> _About this exercise_
Whenever a line of the data below holds the string "title", copy that line.

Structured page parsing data

※

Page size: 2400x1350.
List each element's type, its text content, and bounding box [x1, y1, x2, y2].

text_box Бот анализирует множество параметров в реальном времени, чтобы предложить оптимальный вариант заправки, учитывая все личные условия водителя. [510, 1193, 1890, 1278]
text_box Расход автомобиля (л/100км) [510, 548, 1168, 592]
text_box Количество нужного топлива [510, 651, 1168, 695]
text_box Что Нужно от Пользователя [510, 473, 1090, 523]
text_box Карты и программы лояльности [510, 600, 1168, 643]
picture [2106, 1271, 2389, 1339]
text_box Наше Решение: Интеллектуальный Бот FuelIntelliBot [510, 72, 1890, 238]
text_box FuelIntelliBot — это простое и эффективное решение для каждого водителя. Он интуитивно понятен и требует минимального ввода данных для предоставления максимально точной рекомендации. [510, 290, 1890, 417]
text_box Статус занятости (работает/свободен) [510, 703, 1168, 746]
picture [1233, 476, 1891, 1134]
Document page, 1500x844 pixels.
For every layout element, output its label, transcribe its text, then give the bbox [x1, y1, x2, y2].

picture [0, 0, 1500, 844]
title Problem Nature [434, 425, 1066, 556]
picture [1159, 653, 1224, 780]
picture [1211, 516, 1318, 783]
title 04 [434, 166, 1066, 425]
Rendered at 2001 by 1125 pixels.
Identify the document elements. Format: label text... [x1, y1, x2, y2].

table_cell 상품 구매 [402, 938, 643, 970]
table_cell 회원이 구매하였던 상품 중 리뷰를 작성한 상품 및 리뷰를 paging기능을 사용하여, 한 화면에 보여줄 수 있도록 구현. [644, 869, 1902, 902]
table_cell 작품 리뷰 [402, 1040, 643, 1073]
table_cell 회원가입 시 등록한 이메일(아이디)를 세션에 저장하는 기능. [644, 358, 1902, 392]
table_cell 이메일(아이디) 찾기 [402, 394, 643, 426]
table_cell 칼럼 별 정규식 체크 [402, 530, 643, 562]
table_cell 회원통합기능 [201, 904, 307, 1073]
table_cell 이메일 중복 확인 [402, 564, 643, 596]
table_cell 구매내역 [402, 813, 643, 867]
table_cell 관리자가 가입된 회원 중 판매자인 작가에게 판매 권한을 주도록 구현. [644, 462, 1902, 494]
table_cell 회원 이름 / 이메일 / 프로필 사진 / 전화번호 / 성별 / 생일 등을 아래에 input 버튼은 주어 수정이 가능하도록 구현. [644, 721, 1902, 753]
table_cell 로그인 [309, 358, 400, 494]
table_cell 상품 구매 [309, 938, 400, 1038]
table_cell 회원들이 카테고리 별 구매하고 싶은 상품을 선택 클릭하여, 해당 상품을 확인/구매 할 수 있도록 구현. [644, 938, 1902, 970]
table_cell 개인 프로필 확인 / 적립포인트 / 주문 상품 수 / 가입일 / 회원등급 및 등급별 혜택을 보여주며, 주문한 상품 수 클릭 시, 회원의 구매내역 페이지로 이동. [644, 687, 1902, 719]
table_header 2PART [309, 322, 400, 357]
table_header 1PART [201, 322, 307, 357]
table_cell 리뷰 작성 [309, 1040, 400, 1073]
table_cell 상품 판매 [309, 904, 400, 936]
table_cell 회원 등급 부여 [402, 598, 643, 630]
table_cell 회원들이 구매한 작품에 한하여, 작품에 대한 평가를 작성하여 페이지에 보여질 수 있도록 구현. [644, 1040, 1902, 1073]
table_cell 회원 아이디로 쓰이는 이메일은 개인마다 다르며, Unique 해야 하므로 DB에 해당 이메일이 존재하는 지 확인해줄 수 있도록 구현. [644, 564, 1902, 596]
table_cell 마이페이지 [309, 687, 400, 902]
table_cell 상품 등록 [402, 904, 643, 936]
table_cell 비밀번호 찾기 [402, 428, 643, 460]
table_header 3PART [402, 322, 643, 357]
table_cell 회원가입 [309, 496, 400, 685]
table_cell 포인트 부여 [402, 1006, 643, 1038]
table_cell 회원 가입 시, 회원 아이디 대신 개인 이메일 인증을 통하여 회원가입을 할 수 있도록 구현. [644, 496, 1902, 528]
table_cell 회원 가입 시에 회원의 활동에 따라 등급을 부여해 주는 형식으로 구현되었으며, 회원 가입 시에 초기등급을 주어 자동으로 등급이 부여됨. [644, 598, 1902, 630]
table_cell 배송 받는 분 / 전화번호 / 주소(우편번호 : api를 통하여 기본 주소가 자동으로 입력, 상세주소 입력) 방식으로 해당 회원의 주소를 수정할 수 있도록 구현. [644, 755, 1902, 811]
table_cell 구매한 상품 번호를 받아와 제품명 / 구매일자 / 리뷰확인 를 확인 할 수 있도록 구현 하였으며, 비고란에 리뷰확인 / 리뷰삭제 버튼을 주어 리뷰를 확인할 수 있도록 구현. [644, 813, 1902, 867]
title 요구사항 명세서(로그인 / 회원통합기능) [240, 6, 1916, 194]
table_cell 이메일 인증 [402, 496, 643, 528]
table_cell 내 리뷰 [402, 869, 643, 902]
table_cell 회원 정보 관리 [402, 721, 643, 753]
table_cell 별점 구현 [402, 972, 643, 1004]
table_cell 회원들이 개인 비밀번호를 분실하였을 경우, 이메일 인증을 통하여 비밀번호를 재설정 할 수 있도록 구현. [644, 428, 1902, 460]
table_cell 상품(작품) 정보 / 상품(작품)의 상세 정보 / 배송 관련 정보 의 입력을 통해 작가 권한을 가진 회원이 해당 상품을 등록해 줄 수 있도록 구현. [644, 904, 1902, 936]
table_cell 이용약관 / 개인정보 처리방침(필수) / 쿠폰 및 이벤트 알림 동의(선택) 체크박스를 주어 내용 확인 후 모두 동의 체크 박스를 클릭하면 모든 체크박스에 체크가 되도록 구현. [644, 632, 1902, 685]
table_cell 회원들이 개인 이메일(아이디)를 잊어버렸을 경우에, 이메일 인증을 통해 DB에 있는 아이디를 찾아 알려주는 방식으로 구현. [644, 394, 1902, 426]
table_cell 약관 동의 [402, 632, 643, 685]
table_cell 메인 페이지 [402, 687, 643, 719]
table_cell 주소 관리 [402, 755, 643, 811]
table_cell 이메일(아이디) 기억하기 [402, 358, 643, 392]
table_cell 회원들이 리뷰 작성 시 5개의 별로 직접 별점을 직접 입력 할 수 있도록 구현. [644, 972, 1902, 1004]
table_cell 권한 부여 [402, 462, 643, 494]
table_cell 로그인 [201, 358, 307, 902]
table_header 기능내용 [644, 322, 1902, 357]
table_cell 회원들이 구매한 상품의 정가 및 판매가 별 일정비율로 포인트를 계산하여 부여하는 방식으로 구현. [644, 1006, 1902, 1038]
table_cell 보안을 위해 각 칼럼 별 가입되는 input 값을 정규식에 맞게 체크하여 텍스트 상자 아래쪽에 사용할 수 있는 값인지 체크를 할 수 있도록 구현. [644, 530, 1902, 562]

※

> _Task result_
title Problem Nature [434, 425, 1066, 556]
title 04 [434, 166, 1066, 425]
title 요구사항 명세서(로그인 / 회원통합기능) [240, 6, 1916, 194]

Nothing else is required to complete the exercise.